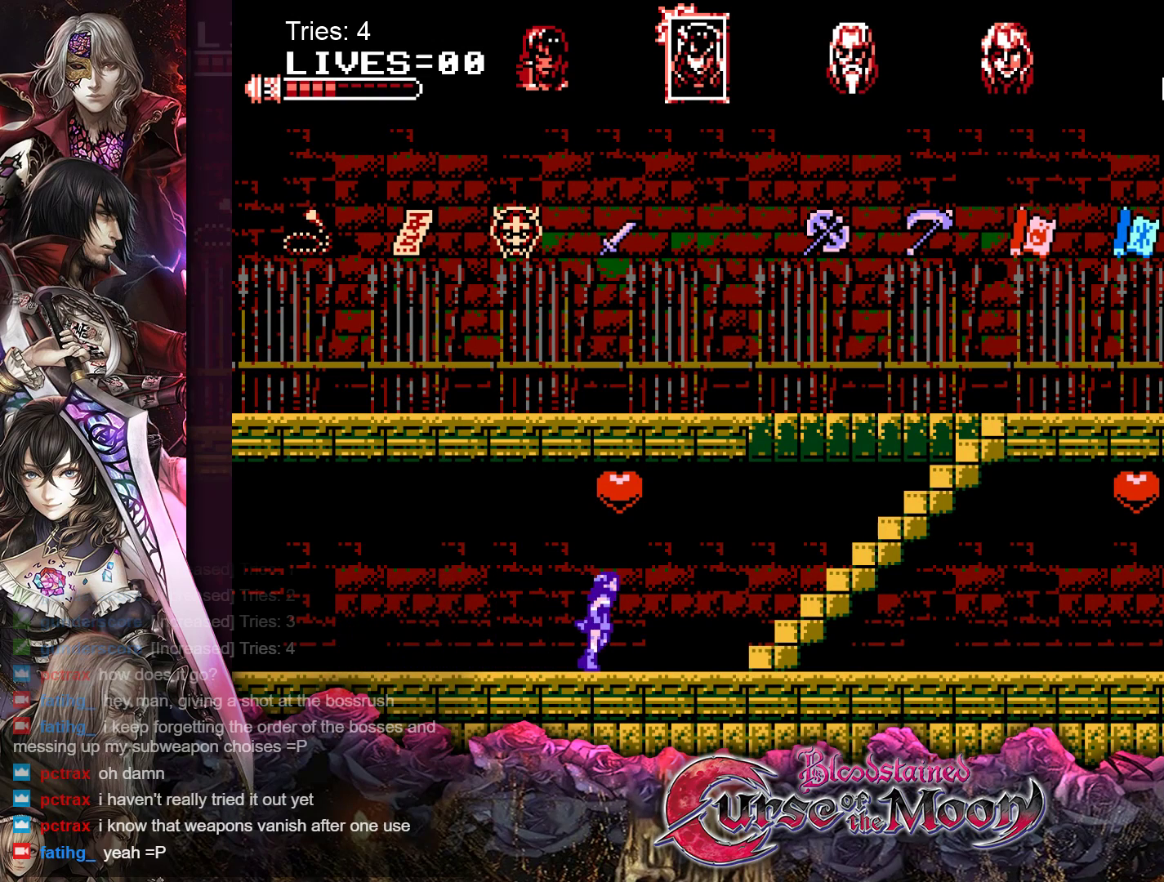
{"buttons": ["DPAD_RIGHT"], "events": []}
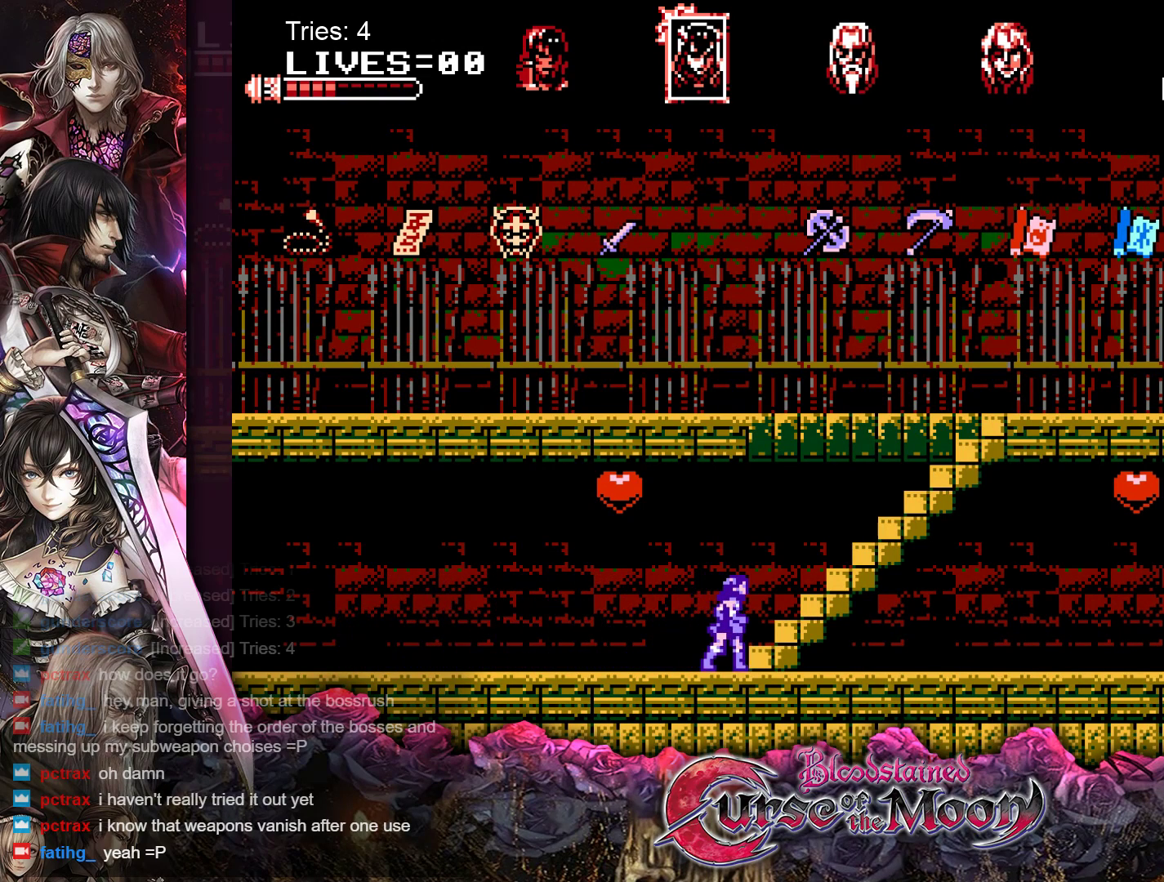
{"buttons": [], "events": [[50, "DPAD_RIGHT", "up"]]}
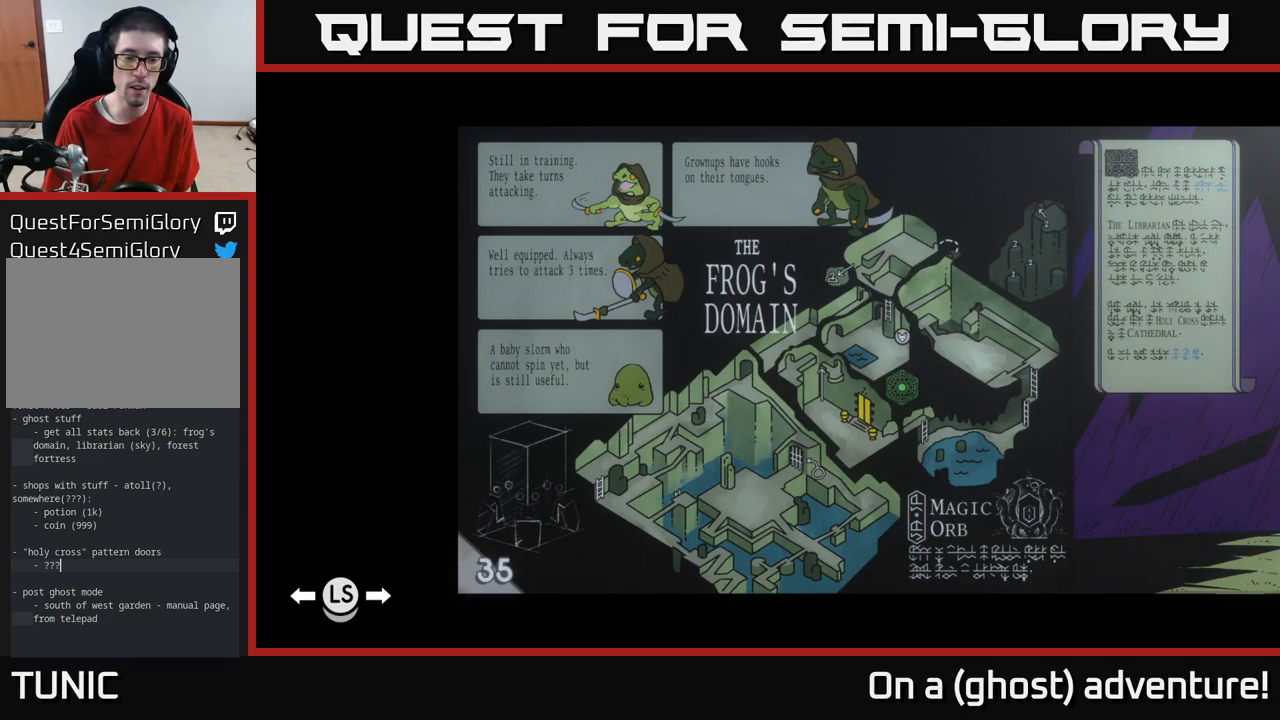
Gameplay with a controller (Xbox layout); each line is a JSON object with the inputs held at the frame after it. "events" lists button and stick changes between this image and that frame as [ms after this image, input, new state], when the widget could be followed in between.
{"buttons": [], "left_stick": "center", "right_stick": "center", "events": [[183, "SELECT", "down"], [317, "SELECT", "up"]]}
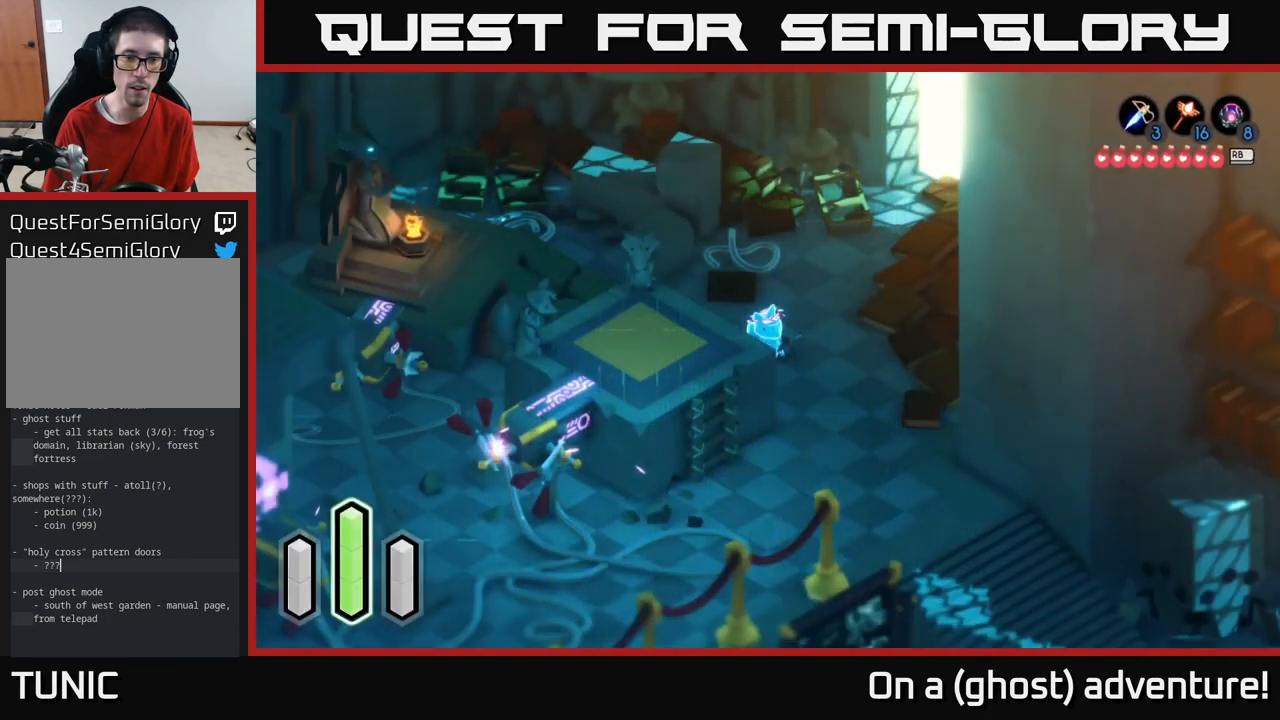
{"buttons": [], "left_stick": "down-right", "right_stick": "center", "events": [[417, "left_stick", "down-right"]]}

----

Retype only the lines from the line with "Gameplay with a" through the last line of the data. Keep both ends and skip the pictures.

> **Written response**
Gameplay with a controller (Xbox layout); each line is a JSON object with the inputs held at the frame after it. "events" lists button and stick changes between this image and that frame as [ms after this image, input, new state], when the widget could be followed in between.
{"buttons": [], "left_stick": "center", "right_stick": "center", "events": [[183, "SELECT", "down"], [317, "SELECT", "up"]]}
{"buttons": [], "left_stick": "down-right", "right_stick": "center", "events": [[417, "left_stick", "down-right"]]}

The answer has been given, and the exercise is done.